> **What the task asks**: Write out every line of all the entries below, keeping each one word for word with nothing changed.

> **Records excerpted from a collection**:
◇ ◇ ◇ ◇ ◇
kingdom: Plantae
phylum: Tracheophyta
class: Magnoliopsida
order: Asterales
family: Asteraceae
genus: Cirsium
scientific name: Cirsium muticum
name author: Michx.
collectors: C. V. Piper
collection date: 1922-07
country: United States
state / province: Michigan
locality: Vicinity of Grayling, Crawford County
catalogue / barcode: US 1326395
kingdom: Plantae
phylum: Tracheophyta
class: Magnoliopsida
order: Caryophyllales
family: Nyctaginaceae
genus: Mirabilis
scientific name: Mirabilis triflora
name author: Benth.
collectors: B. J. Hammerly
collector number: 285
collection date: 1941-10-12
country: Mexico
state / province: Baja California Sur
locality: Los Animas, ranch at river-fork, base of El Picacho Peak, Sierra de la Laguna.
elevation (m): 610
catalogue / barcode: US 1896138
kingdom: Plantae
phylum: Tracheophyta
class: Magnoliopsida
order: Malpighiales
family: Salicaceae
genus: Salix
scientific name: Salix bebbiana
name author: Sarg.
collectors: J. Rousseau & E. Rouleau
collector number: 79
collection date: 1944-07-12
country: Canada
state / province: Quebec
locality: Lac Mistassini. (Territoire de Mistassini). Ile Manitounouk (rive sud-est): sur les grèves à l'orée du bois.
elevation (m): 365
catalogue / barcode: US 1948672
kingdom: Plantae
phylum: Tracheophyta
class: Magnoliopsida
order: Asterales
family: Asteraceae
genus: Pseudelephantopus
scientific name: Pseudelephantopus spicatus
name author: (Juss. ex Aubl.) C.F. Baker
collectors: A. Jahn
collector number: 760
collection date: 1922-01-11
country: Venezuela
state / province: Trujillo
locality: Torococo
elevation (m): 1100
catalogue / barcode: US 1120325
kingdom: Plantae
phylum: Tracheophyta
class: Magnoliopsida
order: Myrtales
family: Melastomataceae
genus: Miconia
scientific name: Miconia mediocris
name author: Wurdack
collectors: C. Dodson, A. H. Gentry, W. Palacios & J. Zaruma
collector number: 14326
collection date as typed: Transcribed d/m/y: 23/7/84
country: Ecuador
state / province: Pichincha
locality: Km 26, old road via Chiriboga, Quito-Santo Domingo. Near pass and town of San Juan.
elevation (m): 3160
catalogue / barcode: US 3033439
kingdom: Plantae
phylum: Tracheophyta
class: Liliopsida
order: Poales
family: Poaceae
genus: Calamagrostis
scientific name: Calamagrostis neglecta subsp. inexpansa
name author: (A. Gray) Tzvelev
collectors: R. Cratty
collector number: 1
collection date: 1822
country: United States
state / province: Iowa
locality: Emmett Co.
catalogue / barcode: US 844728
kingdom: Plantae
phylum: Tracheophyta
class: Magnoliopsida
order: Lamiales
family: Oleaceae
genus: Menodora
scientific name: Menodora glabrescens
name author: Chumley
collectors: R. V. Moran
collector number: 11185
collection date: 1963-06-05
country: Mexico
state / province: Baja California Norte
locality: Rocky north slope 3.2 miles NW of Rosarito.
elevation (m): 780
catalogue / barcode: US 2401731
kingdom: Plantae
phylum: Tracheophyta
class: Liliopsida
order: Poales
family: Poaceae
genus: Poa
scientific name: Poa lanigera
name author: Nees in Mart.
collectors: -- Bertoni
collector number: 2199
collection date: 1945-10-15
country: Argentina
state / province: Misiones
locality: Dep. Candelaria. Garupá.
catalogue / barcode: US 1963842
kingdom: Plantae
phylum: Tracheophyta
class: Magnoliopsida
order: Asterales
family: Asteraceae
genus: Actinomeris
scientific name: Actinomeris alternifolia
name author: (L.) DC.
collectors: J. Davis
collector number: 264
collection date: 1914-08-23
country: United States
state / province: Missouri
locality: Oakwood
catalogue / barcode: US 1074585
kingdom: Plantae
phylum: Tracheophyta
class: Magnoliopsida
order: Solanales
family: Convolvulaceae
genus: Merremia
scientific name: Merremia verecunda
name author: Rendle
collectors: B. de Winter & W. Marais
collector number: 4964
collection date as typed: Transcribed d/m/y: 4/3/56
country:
◇ ◇ ◇ ◇ ◇
> **Output of the task**:
kingdom: Plantae
phylum: Tracheophyta
class: Magnoliopsida
order: Asterales
family: Asteraceae
genus: Cirsium
scientific name: Cirsium muticum
name author: Michx.
collectors: C. V. Piper
collection date: 1922-07
country: United States
state / province: Michigan
locality: Vicinity of Grayling, Crawford County
catalogue / barcode: US 1326395
kingdom: Plantae
phylum: Tracheophyta
class: Magnoliopsida
order: Caryophyllales
family: Nyctaginaceae
genus: Mirabilis
scientific name: Mirabilis triflora
name author: Benth.
collectors: B. J. Hammerly
collector number: 285
collection date: 1941-10-12
country: Mexico
state / province: Baja California Sur
locality: Los Animas, ranch at river-fork, base of El Picacho Peak, Sierra de la Laguna.
elevation (m): 610
catalogue / barcode: US 1896138
kingdom: Plantae
phylum: Tracheophyta
class: Magnoliopsida
order: Malpighiales
family: Salicaceae
genus: Salix
scientific name: Salix bebbiana
name author: Sarg.
collectors: J. Rousseau & E. Rouleau
collector number: 79
collection date: 1944-07-12
country: Canada
state / province: Quebec
locality: Lac Mistassini. (Territoire de Mistassini). Ile Manitounouk (rive sud-est): sur les grèves à l'orée du bois.
elevation (m): 365
catalogue / barcode: US 1948672
kingdom: Plantae
phylum: Tracheophyta
class: Magnoliopsida
order: Asterales
family: Asteraceae
genus: Pseudelephantopus
scientific name: Pseudelephantopus spicatus
name author: (Juss. ex Aubl.) C.F. Baker
collectors: A. Jahn
collector number: 760
collection date: 1922-01-11
country: Venezuela
state / province: Trujillo
locality: Torococo
elevation (m): 1100
catalogue / barcode: US 1120325
kingdom: Plantae
phylum: Tracheophyta
class: Magnoliopsida
order: Myrtales
family: Melastomataceae
genus: Miconia
scientific name: Miconia mediocris
name author: Wurdack
collectors: C. Dodson, A. H. Gentry, W. Palacios & J. Zaruma
collector number: 14326
collection date as typed: Transcribed d/m/y: 23/7/84
country: Ecuador
state / province: Pichincha
locality: Km 26, old road via Chiriboga, Quito-Santo Domingo. Near pass and town of San Juan.
elevation (m): 3160
catalogue / barcode: US 3033439
kingdom: Plantae
phylum: Tracheophyta
class: Liliopsida
order: Poales
family: Poaceae
genus: Calamagrostis
scientific name: Calamagrostis neglecta subsp. inexpansa
name author: (A. Gray) Tzvelev
collectors: R. Cratty
collector number: 1
collection date: 1822
country: United States
state / province: Iowa
locality: Emmett Co.
catalogue / barcode: US 844728
kingdom: Plantae
phylum: Tracheophyta
class: Magnoliopsida
order: Lamiales
family: Oleaceae
genus: Menodora
scientific name: Menodora glabrescens
name author: Chumley
collectors: R. V. Moran
collector number: 11185
collection date: 1963-06-05
country: Mexico
state / province: Baja California Norte
locality: Rocky north slope 3.2 miles NW of Rosarito.
elevation (m): 780
catalogue / barcode: US 2401731
kingdom: Plantae
phylum: Tracheophyta
class: Liliopsida
order: Poales
family: Poaceae
genus: Poa
scientific name: Poa lanigera
name author: Nees in Mart.
collectors: -- Bertoni
collector number: 2199
collection date: 1945-10-15
country: Argentina
state / province: Misiones
locality: Dep. Candelaria. Garupá.
catalogue / barcode: US 1963842
kingdom: Plantae
phylum: Tracheophyta
class: Magnoliopsida
order: Asterales
family: Asteraceae
genus: Actinomeris
scientific name: Actinomeris alternifolia
name author: (L.) DC.
collectors: J. Davis
collector number: 264
collection date: 1914-08-23
country: United States
state / province: Missouri
locality: Oakwood
catalogue / barcode: US 1074585
kingdom: Plantae
phylum: Tracheophyta
class: Magnoliopsida
order: Solanales
family: Convolvulaceae
genus: Merremia
scientific name: Merremia verecunda
name author: Rendle
collectors: B. de Winter & W. Marais
collector number: 4964
collection date as typed: Transcribed d/m/y: 4/3/56
country:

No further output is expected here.